- _What you are asked to do_
Only the text of the records belongs in the answer; the pictures must be dropped.

Material for the task START

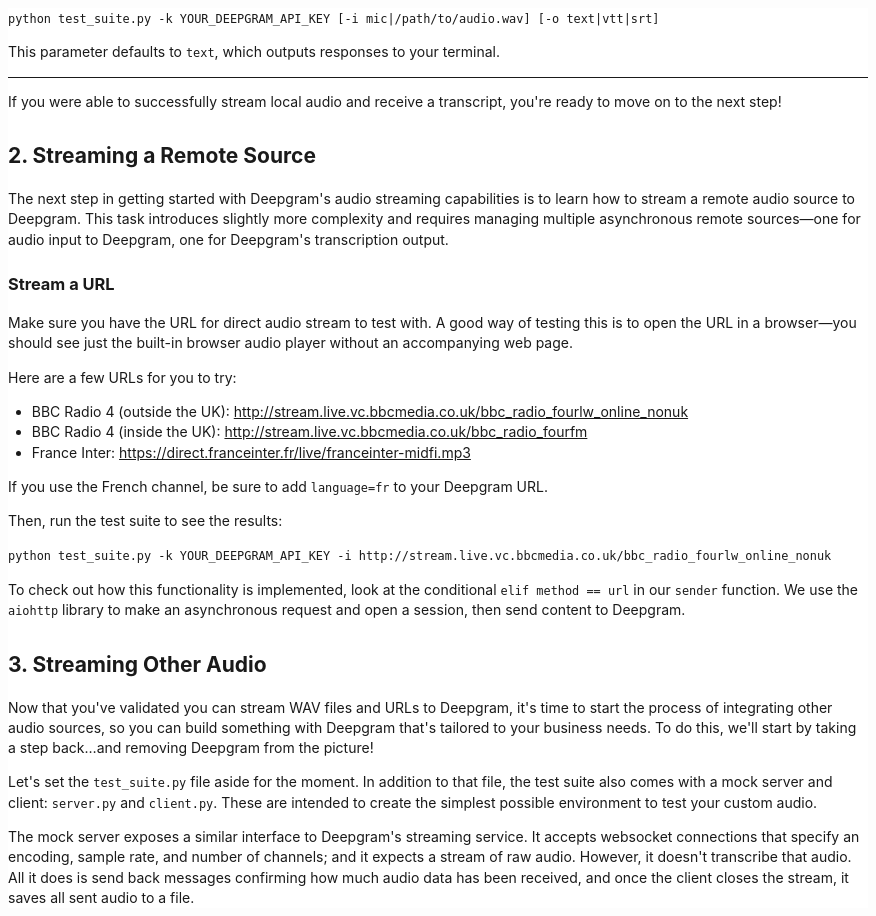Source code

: `python test_suite.py -k YOUR_DEEPGRAM_API_KEY [-i mic|/path/to/audio.wav] [-o text|vtt|srt]`

This parameter defaults to `text`, which outputs responses to your terminal.

---

If you were able to successfully stream local audio and receive a transcript, you're ready to move on to the next step!

## 2. Streaming a Remote Source

The next step in getting started with Deepgram's audio streaming capabilities is to learn how to stream a remote audio source to Deepgram. This task introduces slightly more complexity and requires managing multiple asynchronous remote sources—one for audio input to Deepgram, one for Deepgram's transcription output.

### Stream a URL

Make sure you have the URL for direct audio stream to test with. A good way of testing this is to open the URL in a browser—you should see just the built-in browser audio player without an accompanying web page.

Here are a few URLs for you to try:

- BBC Radio 4 (outside the UK): http://stream.live.vc.bbcmedia.co.uk/bbc_radio_fourlw_online_nonuk
- BBC Radio 4 (inside the UK): http://stream.live.vc.bbcmedia.co.uk/bbc_radio_fourfm
- France Inter: https://direct.franceinter.fr/live/franceinter-midfi.mp3

If you use the French channel, be sure to add `language=fr` to your Deepgram URL.

Then, run the test suite to see the results:

`python test_suite.py -k YOUR_DEEPGRAM_API_KEY -i http://stream.live.vc.bbcmedia.co.uk/bbc_radio_fourlw_online_nonuk`

To check out how this functionality is implemented, look at the conditional `elif method == url` in our `sender` function. We use the `aiohttp` library to make an asynchronous request and open a session, then send content to Deepgram.

## 3. Streaming Other Audio

Now that you've validated you can stream WAV files and URLs to Deepgram, it's time to start the process of integrating other audio sources, so you can build something with Deepgram that's tailored to your business needs. To do this, we'll start by taking a step back…and removing Deepgram from the picture!

Let's set the `test_suite.py` file aside for the moment. In addition to that file, the test suite also comes with a mock server and client: `server.py` and `client.py`. These are intended to create the simplest possible environment to test your custom audio.

The mock server exposes a similar interface to Deepgram's streaming service. It accepts websocket connections that specify an encoding, sample rate, and number of channels; and it expects a stream of raw audio. However, it doesn't transcribe that audio. All it does is send back messages confirming how much audio data has been received, and once the client closes the stream, it saves all sent audio to a file.
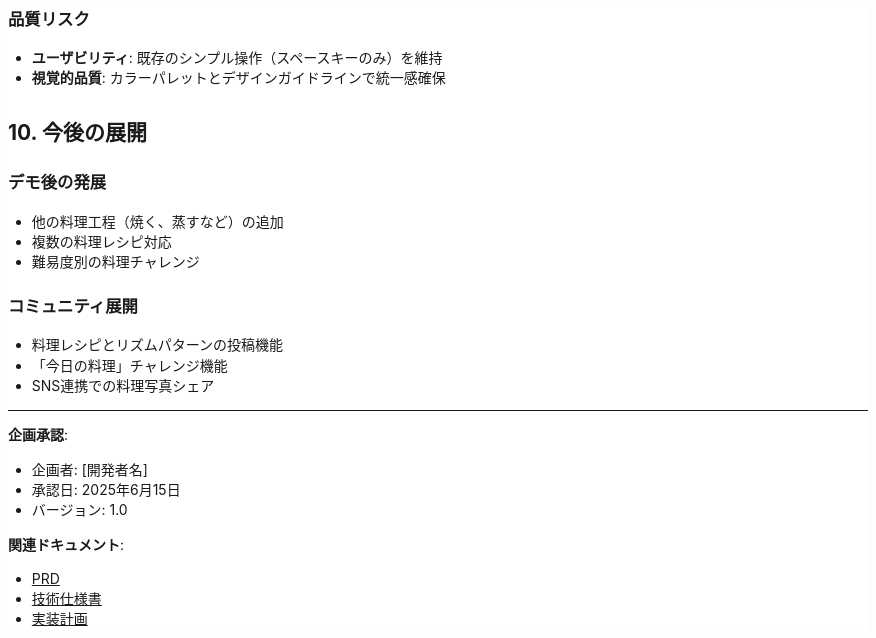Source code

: ### 品質リスク
- **ユーザビリティ**: 既存のシンプル操作（スペースキーのみ）を維持
- **視覚的品質**: カラーパレットとデザインガイドラインで統一感確保

## 10. 今後の展開

### デモ後の発展
- 他の料理工程（焼く、蒸すなど）の追加
- 複数の料理レシピ対応
- 難易度別の料理チャレンジ

### コミュニティ展開
- 料理レシピとリズムパターンの投稿機能
- 「今日の料理」チャレンジ機能
- SNS連携での料理写真シェア

---

**企画承認**: 
- 企画者: [開発者名]
- 承認日: 2025年6月15日
- バージョン: 1.0

**関連ドキュメント**:
- [PRD](../prd.md)
- [技術仕様書](../specs/)
- [実装計画](../implementation-plan.md)
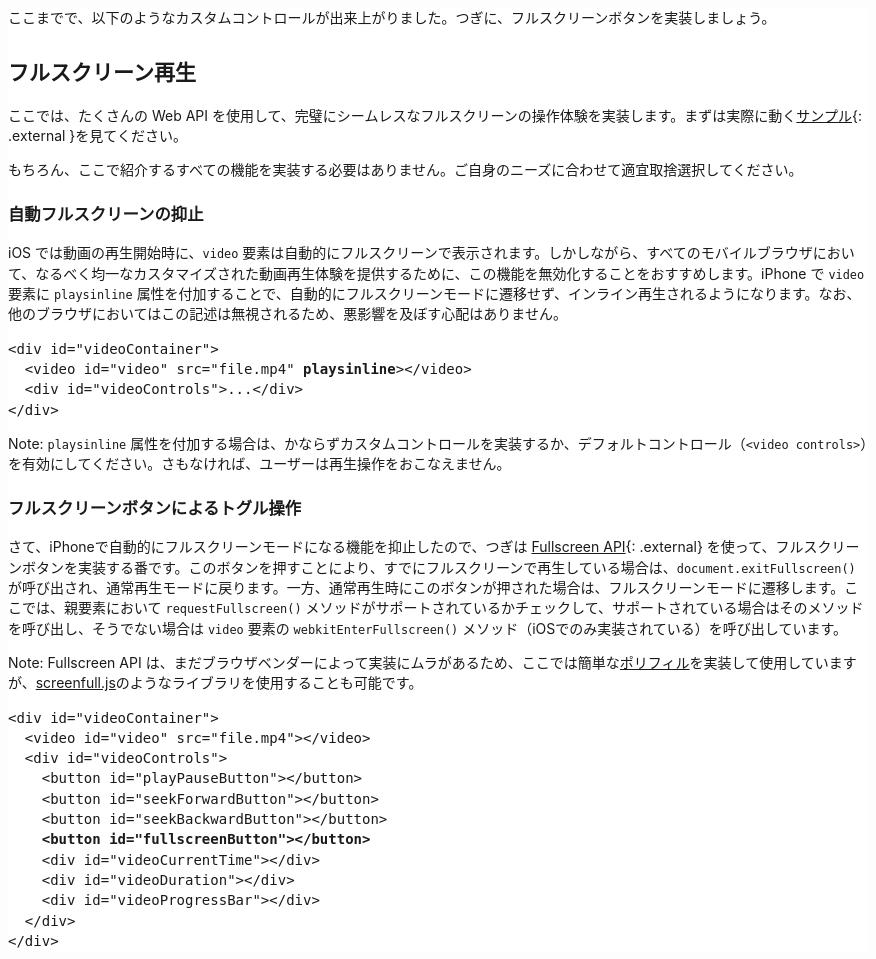 
ここまでで、以下のようなカスタムコントロールが出来上がりました。つぎに、フルスクリーンボタンを実装しましょう。

<video controls controlslist="nodownload" muted playsinline>
  <source src="https://storage.googleapis.com/webfundamentals-assets/videos/video-play-pause-seek.webm"
          type="video/webm">
  <source src="https://storage.googleapis.com/webfundamentals-assets/videos/video-play-pause-seek.mp4"
          type="video/mp4">
</video>

## フルスクリーン再生

ここでは、たくさんの Web API を使用して、完璧にシームレスなフルスクリーンの操作体験を実装します。まずは実際に動く[サンプル](https://googlesamples.github.io/web-fundamentals/fundamentals/media/mobile-web-video-playback.html){: .external }を見てください。

もちろん、ここで紹介するすべての機能を実装する必要はありません。ご自身のニーズに合わせて適宜取捨選択してください。

<video controls controlslist="nodownload" muted playsinline>
  <source src="https://storage.googleapis.com/webfundamentals-assets/videos/perfect-fullscreen.webm"
          type="video/webm">
  <source src="https://storage.googleapis.com/webfundamentals-assets/videos/perfect-fullscreen.mp4"
          type="video/mp4">
</video>

### 自動フルスクリーンの抑止

iOS では動画の再生開始時に、`video` 要素は自動的にフルスクリーンで表示されます。しかしながら、すべてのモバイルブラウザにおいて、なるべく均一なカスタマイズされた動画再生体験を提供するために、この機能を無効化することをおすすめします。iPhone で `video` 要素に `playsinline` 属性を付加することで、自動的にフルスクリーンモードに遷移せず、インライン再生されるようになります。なお、他のブラウザにおいてはこの記述は無視されるため、悪影響を及ぼす心配はありません。

<pre class="prettyprint lang-html">&lt;div id="videoContainer"&gt;
  &lt;video id="video" src="file.mp4" <strong>playsinline</strong>&gt;&lt;/video&gt;
  &lt;div id="videoControls"&gt;...&lt;/div&gt;
&lt;/div&gt;
</pre>

Note: `playsinline` 属性を付加する場合は、かならずカスタムコントロールを実装するか、デフォルトコントロール（`<video controls>`）を有効にしてください。さもなければ、ユーザーは再生操作をおこなえません。

### フルスクリーンボタンによるトグル操作

さて、iPhoneで自動的にフルスクリーンモードになる機能を抑止したので、つぎは [Fullscreen API](https://fullscreen.spec.whatwg.org/){: .external} を使って、フルスクリーンボタンを実装する番です。このボタンを押すことにより、すでにフルスクリーンで再生している場合は、`document.exitFullscreen()` が呼び出され、通常再生モードに戻ります。一方、通常再生時にこのボタンが押された場合は、フルスクリーンモードに遷移します。ここでは、親要素において `requestFullscreen()` メソッドがサポートされているかチェックして、サポートされている場合はそのメソッドを呼び出し、そうでない場合は `video` 要素の `webkitEnterFullscreen()` メソッド（iOSでのみ実装されている）を呼び出しています。

Note: Fullscreen API は、まだブラウザベンダーによって実装にムラがあるため、ここでは簡単な[ポリフィル](https://github.com/googlesamples/web-fundamentals/tree/gh-pages/fundamentals/media/tiny-fullscreen-shim.js)を実装して使用していますが、[screenfull.js](https://github.com/sindresorhus/screenfull.js)のようなライブラリを使用することも可能です。

<pre class="prettyprint lang-html">&lt;div id="videoContainer">
  &lt;video id="video" src="file.mp4">&lt;/video&gt;
  &lt;div id="videoControls">
    &lt;button id="playPauseButton">&lt;/button>
    &lt;button id="seekForwardButton">&lt;/button>
    &lt;button id="seekBackwardButton">&lt;/button>
    <strong>&lt;button id="fullscreenButton">&lt;/button></strong>
    &lt;div id="videoCurrentTime">&lt;/div>
    &lt;div id="videoDuration">&lt;/div>
    &lt;div id="videoProgressBar">&lt;/div>
  &lt;/div>
&lt;/div>
</pre>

Material for the task END

- _Answer for this exercise_
Source code

: `python test_suite.py -k YOUR_DEEPGRAM_API_KEY [-i mic|/path/to/audio.wav] [-o text|vtt|srt]`

This parameter defaults to `text`, which outputs responses to your terminal.

---

If you were able to successfully stream local audio and receive a transcript, you're ready to move on to the next step!

## 2. Streaming a Remote Source

The next step in getting started with Deepgram's audio streaming capabilities is to learn how to stream a remote audio source to Deepgram. This task introduces slightly more complexity and requires managing multiple asynchronous remote sources—one for audio input to Deepgram, one for Deepgram's transcription output.

### Stream a URL

Make sure you have the URL for direct audio stream to test with. A good way of testing this is to open the URL in a browser—you should see just the built-in browser audio player without an accompanying web page.

Here are a few URLs for you to try:

- BBC Radio 4 (outside the UK): http://stream.live.vc.bbcmedia.co.uk/bbc_radio_fourlw_online_nonuk
- BBC Radio 4 (inside the UK): http://stream.live.vc.bbcmedia.co.uk/bbc_radio_fourfm
- France Inter: https://direct.franceinter.fr/live/franceinter-midfi.mp3

If you use the French channel, be sure to add `language=fr` to your Deepgram URL.

Then, run the test suite to see the results:

`python test_suite.py -k YOUR_DEEPGRAM_API_KEY -i http://stream.live.vc.bbcmedia.co.uk/bbc_radio_fourlw_online_nonuk`

To check out how this functionality is implemented, look at the conditional `elif method == url` in our `sender` function. We use the `aiohttp` library to make an asynchronous request and open a session, then send content to Deepgram.

## 3. Streaming Other Audio

Now that you've validated you can stream WAV files and URLs to Deepgram, it's time to start the process of integrating other audio sources, so you can build something with Deepgram that's tailored to your business needs. To do this, we'll start by taking a step back…and removing Deepgram from the picture!

Let's set the `test_suite.py` file aside for the moment. In addition to that file, the test suite also comes with a mock server and client: `server.py` and `client.py`. These are intended to create the simplest possible environment to test your custom audio.

The mock server exposes a similar interface to Deepgram's streaming service. It accepts websocket connections that specify an encoding, sample rate, and number of channels; and it expects a stream of raw audio. However, it doesn't transcribe that audio. All it does is send back messages confirming how much audio data has been received, and once the client closes the stream, it saves all sent audio to a file.
Source code

: ### 品質リスク
- **ユーザビリティ**: 既存のシンプル操作（スペースキーのみ）を維持
- **視覚的品質**: カラーパレットとデザインガイドラインで統一感確保

## 10. 今後の展開

### デモ後の発展
- 他の料理工程（焼く、蒸すなど）の追加
- 複数の料理レシピ対応
- 難易度別の料理チャレンジ

### コミュニティ展開
- 料理レシピとリズムパターンの投稿機能
- 「今日の料理」チャレンジ機能
- SNS連携での料理写真シェア

---

**企画承認**: 
- 企画者: [開発者名]
- 承認日: 2025年6月15日
- バージョン: 1.0

**関連ドキュメント**:
- [PRD](../prd.md)
- [技術仕様書](../specs/)
- [実装計画](../implementation-plan.md)
ここまでで、以下のようなカスタムコントロールが出来上がりました。つぎに、フルスクリーンボタンを実装しましょう。

<video controls controlslist="nodownload" muted playsinline>
  <source src="https://storage.googleapis.com/webfundamentals-assets/videos/video-play-pause-seek.webm"
          type="video/webm">
  <source src="https://storage.googleapis.com/webfundamentals-assets/videos/video-play-pause-seek.mp4"
          type="video/mp4">
</video>

## フルスクリーン再生

ここでは、たくさんの Web API を使用して、完璧にシームレスなフルスクリーンの操作体験を実装します。まずは実際に動く[サンプル](https://googlesamples.github.io/web-fundamentals/fundamentals/media/mobile-web-video-playback.html){: .external }を見てください。

もちろん、ここで紹介するすべての機能を実装する必要はありません。ご自身のニーズに合わせて適宜取捨選択してください。

<video controls controlslist="nodownload" muted playsinline>
  <source src="https://storage.googleapis.com/webfundamentals-assets/videos/perfect-fullscreen.webm"
          type="video/webm">
  <source src="https://storage.googleapis.com/webfundamentals-assets/videos/perfect-fullscreen.mp4"
          type="video/mp4">
</video>

### 自動フルスクリーンの抑止

iOS では動画の再生開始時に、`video` 要素は自動的にフルスクリーンで表示されます。しかしながら、すべてのモバイルブラウザにおいて、なるべく均一なカスタマイズされた動画再生体験を提供するために、この機能を無効化することをおすすめします。iPhone で `video` 要素に `playsinline` 属性を付加することで、自動的にフルスクリーンモードに遷移せず、インライン再生されるようになります。なお、他のブラウザにおいてはこの記述は無視されるため、悪影響を及ぼす心配はありません。

<pre class="prettyprint lang-html">&lt;div id="videoContainer"&gt;
  &lt;video id="video" src="file.mp4" <strong>playsinline</strong>&gt;&lt;/video&gt;
  &lt;div id="videoControls"&gt;...&lt;/div&gt;
&lt;/div&gt;
</pre>

Note: `playsinline` 属性を付加する場合は、かならずカスタムコントロールを実装するか、デフォルトコントロール（`<video controls>`）を有効にしてください。さもなければ、ユーザーは再生操作をおこなえません。

### フルスクリーンボタンによるトグル操作

さて、iPhoneで自動的にフルスクリーンモードになる機能を抑止したので、つぎは [Fullscreen API](https://fullscreen.spec.whatwg.org/){: .external} を使って、フルスクリーンボタンを実装する番です。このボタンを押すことにより、すでにフルスクリーンで再生している場合は、`document.exitFullscreen()` が呼び出され、通常再生モードに戻ります。一方、通常再生時にこのボタンが押された場合は、フルスクリーンモードに遷移します。ここでは、親要素において `requestFullscreen()` メソッドがサポートされているかチェックして、サポートされている場合はそのメソッドを呼び出し、そうでない場合は `video` 要素の `webkitEnterFullscreen()` メソッド（iOSでのみ実装されている）を呼び出しています。

Note: Fullscreen API は、まだブラウザベンダーによって実装にムラがあるため、ここでは簡単な[ポリフィル](https://github.com/googlesamples/web-fundamentals/tree/gh-pages/fundamentals/media/tiny-fullscreen-shim.js)を実装して使用していますが、[screenfull.js](https://github.com/sindresorhus/screenfull.js)のようなライブラリを使用することも可能です。

<pre class="prettyprint lang-html">&lt;div id="videoContainer">
  &lt;video id="video" src="file.mp4">&lt;/video&gt;
  &lt;div id="videoControls">
    &lt;button id="playPauseButton">&lt;/button>
    &lt;button id="seekForwardButton">&lt;/button>
    &lt;button id="seekBackwardButton">&lt;/button>
    <strong>&lt;button id="fullscreenButton">&lt;/button></strong>
    &lt;div id="videoCurrentTime">&lt;/div>
    &lt;div id="videoDuration">&lt;/div>
    &lt;div id="videoProgressBar">&lt;/div>
  &lt;/div>
&lt;/div>
</pre>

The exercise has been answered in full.